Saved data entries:
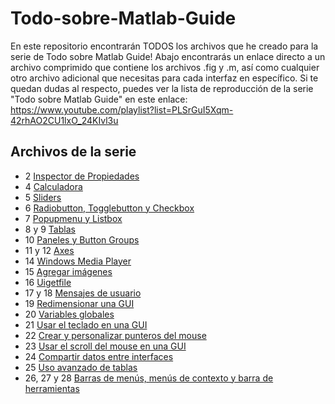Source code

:# Todo-sobre-Matlab-Guide
En este repositorio encontrarán TODOS los archivos que he creado para la serie de Todo sobre Matlab Guide! Abajo encontrarás un enlace directo a un archivo comprimido que contiene los archivos .fig y .m, así como cualquier otro archivo adicional que necesitas para cada interfaz en específico. Si te quedan dudas al respecto, puedes ver la lista de reproducción de la serie "Todo sobre Matlab Guide" en este enlace: https://www.youtube.com/playlist?list=PLSrGuI5Xqm-42rhAO2CU1lxO_24KIvl3u

## Archivos de la serie

- 2 [Inspector de Propiedades](https://github.com/RolaValdez/Todo-sobre-Matlab-Guide/blob/master/EjemplosInspectordePropiedades.rar)
- 4 [Calculadora](https://github.com/RolaValdez/Todo-sobre-Matlab-Guide/blob/master/Calculadora.rar)
- 5 [Sliders](https://github.com/RolaValdez/Todo-sobre-Matlab-Guide/blob/master/EjemplosSlider.rar)
- 6 [Radiobutton, Togglebutton y Checkbox](https://github.com/RolaValdez/Todo-sobre-Matlab-Guide/blob/master/EjemplosControlesLogicos.rar)
- 7 [Popupmenu y Listbox](https://github.com/RolaValdez/Todo-sobre-Matlab-Guide/blob/master/EjemplosPopUp_Listbox.rar)
- 8 y 9 [Tablas](https://github.com/RolaValdez/Todo-sobre-Matlab-Guide/blob/master/EjemplosTablas.rar)
- 10 [Paneles y Button Groups](https://github.com/RolaValdez/Todo-sobre-Matlab-Guide/blob/master/EjemplosPanelButtonGroup.rar)
- 11 y 12 [Axes](https://github.com/RolaValdez/Todo-sobre-Matlab-Guide/blob/master/EjemplosAxes.rar)
- 14 [Windows Media Player](https://github.com/RolaValdez/Todo-sobre-Matlab-Guide/blob/master/ActXWMP.rar)
- 15 [Agregar imágenes](https://github.com/RolaValdez/Todo-sobre-Matlab-Guide/blob/master/Agregar%20imagenes.rar)
- 16 [Uigetfile](https://github.com/RolaValdez/Todo-sobre-Matlab-Guide/blob/master/ManejarArchivos.rar)
- 17 y 18 [Mensajes de usuario](https://github.com/RolaValdez/Todo-sobre-Matlab-Guide/blob/master/MensajesUsuario.rar)
- 19 [Redimensionar una GUI](https://github.com/RolaValdez/Todo-sobre-Matlab-Guide/blob/master/RedimensionarGUI.rar)
- 20 [Variables globales](https://github.com/RolaValdez/Todo-sobre-Matlab-Guide/blob/master/AlmacenarVariablesyDatos.rar)
- 21 [Usar el teclado en una GUI](https://github.com/RolaValdez/Todo-sobre-Matlab-Guide/blob/master/UsarTeclado.rar)
- 22 [Crear y personalizar punteros del mouse](https://github.com/RolaValdez/Todo-sobre-Matlab-Guide/blob/master/Personalizar%20Puntero.rar)
- 23 [Usar el scroll del mouse en una GUI](https://github.com/RolaValdez/Todo-sobre-Matlab-Guide/blob/master/UsarScroll.rar)
- 24 [Compartir datos entre interfaces](https://github.com/RolaValdez/Todo-sobre-Matlab-Guide/blob/master/Compartir%20datos%20entre%20GUIs.rar)
- 25 [Uso avanzado de tablas](https://github.com/RolaValdez/Todo-sobre-Matlab-Guide/blob/master/TablasAvanzadas.rar)
- 26, 27 y 28 [Barras de menús, menús de contexto y barra de herramientas](https://github.com/RolaValdez/Todo-sobre-Matlab-Guide/blob/master/menus_y_barraherramientas.rar)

EXERCISE REQUIREMENTS → Going through the entries above, tally every line that contains the string "Usar", then state only the total.

RESPONSE AREA → 2